Hält ein Hotel, was es verspricht? Internetplattformen wie Holidaycheck geben Auskunft, müssen sich aber zunehmend betrügerischer Positivrezensionen erwehren. Foto: imago/Pond5 Images

Gefälschte Bewertungen auf Onlineplattformen diskreditieren den Internethandel.
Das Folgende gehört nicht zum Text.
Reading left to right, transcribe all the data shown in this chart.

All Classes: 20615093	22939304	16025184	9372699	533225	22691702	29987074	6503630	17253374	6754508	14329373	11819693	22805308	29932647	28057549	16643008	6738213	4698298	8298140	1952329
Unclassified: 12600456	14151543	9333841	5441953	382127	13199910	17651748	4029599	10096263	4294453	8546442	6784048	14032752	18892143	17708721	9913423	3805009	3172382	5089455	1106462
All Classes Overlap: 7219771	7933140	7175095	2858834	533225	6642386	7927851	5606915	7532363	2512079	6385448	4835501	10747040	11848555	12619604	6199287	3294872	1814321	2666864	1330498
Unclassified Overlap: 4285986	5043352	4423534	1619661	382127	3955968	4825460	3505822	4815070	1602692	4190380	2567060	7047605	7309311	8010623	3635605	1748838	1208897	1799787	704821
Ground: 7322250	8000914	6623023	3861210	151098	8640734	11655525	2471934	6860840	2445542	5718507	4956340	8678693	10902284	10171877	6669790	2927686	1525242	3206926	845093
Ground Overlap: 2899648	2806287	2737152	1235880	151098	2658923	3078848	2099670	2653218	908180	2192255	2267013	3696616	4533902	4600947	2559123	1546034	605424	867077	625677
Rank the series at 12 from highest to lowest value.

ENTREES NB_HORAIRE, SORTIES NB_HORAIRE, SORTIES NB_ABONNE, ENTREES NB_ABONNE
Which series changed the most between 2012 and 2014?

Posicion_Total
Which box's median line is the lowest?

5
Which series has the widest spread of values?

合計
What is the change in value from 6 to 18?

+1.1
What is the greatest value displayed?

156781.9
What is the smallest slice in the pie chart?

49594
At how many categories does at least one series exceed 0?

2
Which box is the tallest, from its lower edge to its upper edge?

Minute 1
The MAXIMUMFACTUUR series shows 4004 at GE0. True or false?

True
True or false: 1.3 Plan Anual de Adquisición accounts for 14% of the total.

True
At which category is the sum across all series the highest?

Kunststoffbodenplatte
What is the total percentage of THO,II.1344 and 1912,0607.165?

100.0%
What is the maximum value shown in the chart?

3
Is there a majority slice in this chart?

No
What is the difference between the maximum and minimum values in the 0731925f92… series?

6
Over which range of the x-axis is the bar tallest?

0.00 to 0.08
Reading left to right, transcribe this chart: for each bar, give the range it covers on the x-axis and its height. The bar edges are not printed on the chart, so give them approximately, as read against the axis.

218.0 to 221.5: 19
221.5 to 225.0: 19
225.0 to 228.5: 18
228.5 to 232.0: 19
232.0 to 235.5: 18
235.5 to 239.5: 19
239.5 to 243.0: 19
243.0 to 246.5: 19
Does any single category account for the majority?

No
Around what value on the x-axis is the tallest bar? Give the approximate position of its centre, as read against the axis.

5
Nun verurteilt ein deutsches Gericht erstmals einen Fake-Anbieter aus dem Ausland.

Holidaycheck feiert es als wegweisendes Urteil im Kampf gegen Fake-Bewertungen im Internet. „Es zeigt, dass man vor einem deutschen Gericht erfolgreich gegen Fake-Anbieter aus dem Ausland prozessieren kann“, betont Jonas Ertlmaier das Besondere des Urteilsspruchs mit dem Aktenzeichen 37 O 11887/21. Er ist Fake-Experte des Reiseportals, das gerade recht bekommen hat gegen Goldstar Marketing, eine führende Fake-Bewertungsfirma mit Sitz in Zypern. Daran, dass deren Tun illegal ist, haben die Richter keinen Zweifel gelassen. „Fake-Bewertungen sind unlautere geschäftliche Handlungen“, heißt es im Urteil. Wer solche ausschließlich positive und als echte Verbrauchermeinung getarnte Irreführungen verkaufe, verstoße gegen das Gesetz gegen unlauteren Wettbewerb.

Vor Gericht erscheint der Beklagte nicht

Den Positivbewertungen für Hotels sei kein dortiger Besuch vorangegangen, war für die Richter des Landgerichts München klar. Sie sind damit als frei erfunden entlarvt. Festgehalten ist das in einem sogenannten Versäumnisurteil, was tief blicken lässt. Diese Art von Urteilen wird gefällt, wenn der Beklagte gar nicht erst vor Gericht erscheint. In diesem Fall war das neben der Fake-Bewertungsfirma deren Hintermann Norbert Weber. Aus der Ferne behauptet der Geschäftsmann stets, nichts Verbotenes zu tun. Vor Gericht erscheint der Mann dann aber doch lieber nicht.

„Wir vermuten ihn in Dubai“, sagt Ertlmaier und ist vor allem auch über die Schärfe des Urteils erfreut. Denn demnach müssen Holidaycheck nicht nur Prozesskosten erstattet und Schadenersatz gezahlt werden. Weber wurde auch zu Unterlassung verurteilt und außerdem dazu, Auskunft darüber zu erteilen, wer die getürkten Positivurteile geschrieben hat. Für jede weitere Fake-Bewertung, die Goldstar für Holidaycheck verkauft, werden bis zu 250 000 Euro Ordnungsgeld fällig oder ein halbes Jahr Haft für Weber und seinen Geschäftsführer. „Da kommen wir in einen empfindlichen Bereich“, betont Ertlmaier; er meint insbesondere die Haftandrohung.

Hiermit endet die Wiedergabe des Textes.